1.5 So if someone wants to believe that AI will never explain the mind, he might as well. The burden of proof is on whoever claims it ultimately will. Penrose isn't satisfied with this state of affairs, however, and wants to exhibit a proof that a computationalist theory of mind is impossible. I suppose he sees himself fighting for the hearts and minds of neutral parties, who are in danger of being fooled into thinking that AI is on the verge of such a theory by the breathless stories they read in the papers. I don't know; perhaps an argument like Penrose's will, once it has been filtered through the distorting lens of the TV camera, be a sort of homeopathic antidote to those breathless stories. But, I regret to say, the argument would still be wrong. And so those of us in a position to point out the flaws in it must sheepishly rise to do so, in the full knowledge that AI can't win the debate if it degenerates into Mutual Assured Destruction ("You can't prove AI is possible," "Oh yeah? Well, you can't prove it's not").

2. Gödel's Theorem or Bust

2.1 Penrose stakes everything on his analysis of Gödel's Theorem. This analysis is all wrong, but what's striking is how much he tries to hang on it. Penrose assumes that there is a single attribute called "consciousness" that accounts for insight, awareness, and free will. Hence, if he can show that computers lack a certain sort of insight, they must also lack all awareness and free will. (One wonders where this leaves five-year-old children.)

2.2 In addition, all the plausibility of Penrose's theory of "quantum consciousness" in Part II of the book depends on the Gödel argument being sound. It certainly provides no plausibility by itself. There is a lot of material in the book about the mysteries of quantum mechanics. There is a much smaller amount about where in the brain quantum-mechanical effects might be important. But if you seek an account of the link between these hypothetical effects and insight, awareness, and free will, there isn't any. This nontheory gets all of its oomph from the pathetic weakness of the computational alternative, as described in Part I of the book. The slightest flaw in Part I would knock most of the stuffing out of Part II.

2.3 Part I is, in fact, full of flaws. The basic argument is straightforward and convincing: Suppose that all a mathematician's reasoning techniques could be embodied in an algorithm A that was believed to be sound. For technical reasons, assume that when A is given a problem of the form "Will algorithm C_q(n) stop?," where C_q is the algorithm with code q, and n is input data, A signals that the algorithm will not stop by stopping. Soundness means that when A(q,n) stops we are guaranteed that C_q(n) will not. There is some k such that C_k(n) is the computation A itself deciding whether C_n(n) will halt. If C_k(k) stops, then C_k(k) does not stop (because A is sound). Therefore C_k(k) does not stop, and we believe it doesn't stop, because we believe that A is sound. But A fails to draw this conclusion (i.e., it fails to signal the conclusion by stopping), so it is unable to conclude something that the mathematician (i.e., we) can conclude. Therefore A does not in fact coincide with the algorithm used by the mathematician. But the only feature of A that we assumed was soundness. Therefore (to quote Penrose, p. 76) "Human mathematicians are not using a knowably sound algorithm in order to ascertain mathematical truth."

Challenge 1:
Do these statements agree with the Penrose critique? Answer yes or no for each, quoting the deciding words.
(a) The burden of proof lies with anyone who claims AI will ultimately explain the mind.
(b) Part II of the book gives an account of the link between quantum-mechanical effects and insight, awareness, and free will.
(c) The basic argument of Part I is called straightforward and convincing.
Challenge 2: Return the Penrose critique word for word from "2.2 In addition, all" to "of Part II.".
Challenge 3: List every attribute that, according to the Penrose critique, Penrose assumes a single "consciousness" accounts for.
The listing that comes next is separate material, unrelated to the Penrose critique.

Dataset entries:
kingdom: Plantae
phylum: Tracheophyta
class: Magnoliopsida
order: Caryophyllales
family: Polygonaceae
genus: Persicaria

Exercise output 1:
(a) Yes: "The burden of proof is on whoever claims it ultimately will."
(b) No: "But if you seek an account of the link between these hypothetical effects and insight, awareness, and free will, there isn't any."
(c) Yes: "The basic argument is straightforward and convincing"

Exercise output 2:
2.2 In addition, all the plausibility of Penrose's theory of "quantum consciousness" in Part II of the book depends on the Gödel argument being sound. It certainly provides no plausibility by itself. There is a lot of material in the book about the mysteries of quantum mechanics. There is a much smaller amount about where in the brain quantum-mechanical effects might be important. But if you seek an account of the link between these hypothetical effects and insight, awareness, and free will, there isn't any. This nontheory gets all of its oomph from the pathetic weakness of the computational alternative, as described in Part I of the book. The slightest flaw in Part I would knock most of the stuffing out of Part II.

Exercise output 3: insight, awareness, free will